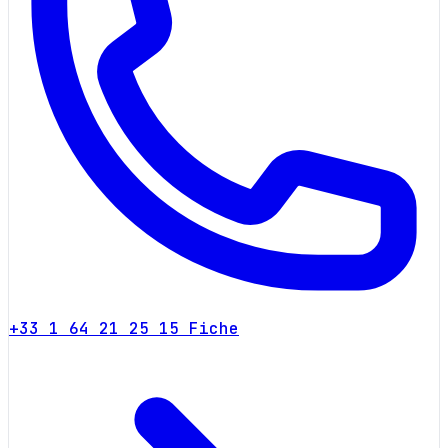
+33 1 64 21 25 15
Fiche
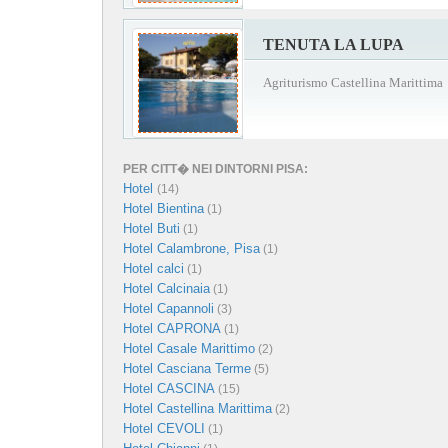
TENUTA LA LUPA
Agriturismo Castellina Marittima
PER CITT� NEI DINTORNI PISA:
Hotel
(14)
Hotel Bientina
(1)
Hotel Buti
(1)
Hotel Calambrone, Pisa
(1)
Hotel calci
(1)
Hotel Calcinaia
(1)
Hotel Capannoli
(3)
Hotel CAPRONA
(1)
Hotel Casale Marittimo
(2)
Hotel Casciana Terme
(5)
Hotel CASCINA
(15)
Hotel Castellina Marittima
(2)
Hotel CEVOLI
(1)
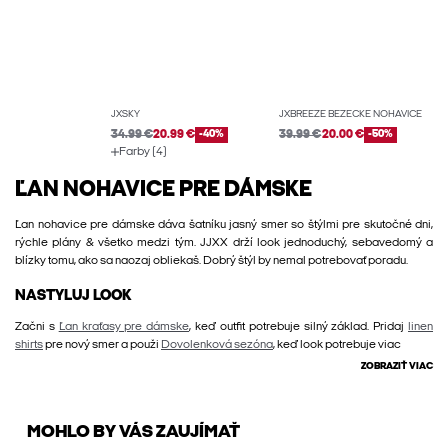
JXSKY
JXBREEZE BEŽECKÉ NOHAVICE
34.99 €
20.99 €
-40%
39.99 €
20.00 €
-50%
Farby (4)
ĽAN NOHAVICE PRE DÁMSKE
Ľan nohavice pre dámske dáva šatníku jasný smer so štýlmi pre skutočné dni,
rýchle plány & všetko medzi tým. JJXX drží look jednoduchý, sebavedomý a
blízky tomu, ako sa naozaj obliekaš. Dobrý štýl by nemal potrebovať poradu.
NASTYLUJ LOOK
Začni s
Ľan kraťasy pre dámske
, keď outfit potrebuje silný základ. Pridaj
linen
shirts
pre nový smer a použi
Dovolenková sezóna
, keď look potrebuje viac
ZOBRAZIŤ VIAC
MOHLO BY VÁS ZAUJÍMAŤ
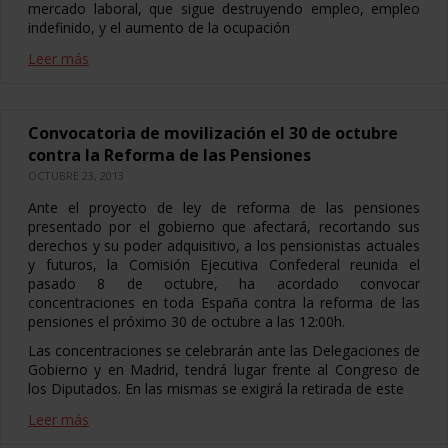
mercado laboral, que sigue destruyendo empleo, empleo
indefinido, y el aumento de la ocupación
Leer más
Convocatoria de movilización el 30 de octubre
contra la Reforma de las Pensiones
OCTUBRE 23, 2013
Ante el proyecto de ley de reforma de las pensiones
presentado por el gobierno que afectará, recortando sus
derechos y su poder adquisitivo, a los pensionistas actuales
y futuros, la Comisión Ejecutiva Confederal reunida el
pasado 8 de octubre, ha acordado convocar
concentraciones en toda España contra la reforma de las
pensiones el próximo 30 de octubre a las 12:00h.
Las concentraciones se celebrarán ante las Delegaciones de
Gobierno y en Madrid, tendrá lugar frente al Congreso de
los Diputados. En las mismas se exigirá la retirada de este
Leer más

##############################

Exercise requirements:
Lay out every line of text from all the entries above as a single numbered list, skipping blank lines. Leave out the pictures.

Answer section:
1. +33 1 64 21 25 15
2. Fiche
3. TENUTA LA LUPA
4. Agriturismo Castellina Marittima
5. PER CITT� NEI DINTORNI PISA:
6. Hotel
7. (14)
8. Hotel Bientina
9. (1)
10. Hotel Buti
11. (1)
12. Hotel Calambrone, Pisa
13. (1)
14. Hotel calci
15. (1)
16. Hotel Calcinaia
17. (1)
18. Hotel Capannoli
19. (3)
20. Hotel CAPRONA
21. (1)
22. Hotel Casale Marittimo
23. (2)
24. Hotel Casciana Terme
25. (5)
26. Hotel CASCINA
27. (15)
28. Hotel Castellina Marittima
29. (2)
30. Hotel CEVOLI
31. (1)
32. JXSKY
33. JXBREEZE BEŽECKÉ NOHAVICE
34. 34.99 €
35. 20.99 €
36. -40%
37. 39.99 €
38. 20.00 €
39. -50%
40. Farby (4)
41. ĽAN NOHAVICE PRE DÁMSKE
42. Ľan nohavice pre dámske dáva šatníku jasný smer so štýlmi pre skutočné dni,
43. rýchle plány & všetko medzi tým. JJXX drží look jednoduchý, sebavedomý a
44. blízky tomu, ako sa naozaj obliekaš. Dobrý štýl by nemal potrebovať poradu.
45. NASTYLUJ LOOK
46. Začni s
47. Ľan kraťasy pre dámske
48. , keď outfit potrebuje silný základ. Pridaj
49. linen
50. shirts
51. pre nový smer a použi
52. Dovolenková sezóna
53. , keď look potrebuje viac
54. ZOBRAZIŤ VIAC
55. MOHLO BY VÁS ZAUJÍMAŤ
56. mercado laboral, que sigue destruyendo empleo, empleo
57. indefinido, y el aumento de la ocupación
58. Leer más
59. Convocatoria de movilización el 30 de octubre
60. contra la Reforma de las Pensiones
61. OCTUBRE 23, 2013
62. Ante el proyecto de ley de reforma de las pensiones
63. presentado por el gobierno que afectará, recortando sus
64. derechos y su poder adquisitivo, a los pensionistas actuales
65. y futuros, la Comisión Ejecutiva Confederal reunida el
66. pasado 8 de octubre, ha acordado convocar
67. concentraciones en toda España contra la reforma de las
68. pensiones el próximo 30 de octubre a las 12:00h.
69. Las concentraciones se celebrarán ante las Delegaciones de
70. Gobierno y en Madrid, tendrá lugar frente al Congreso de
71. los Diputados. En las mismas se exigirá la retirada de este
72. Leer más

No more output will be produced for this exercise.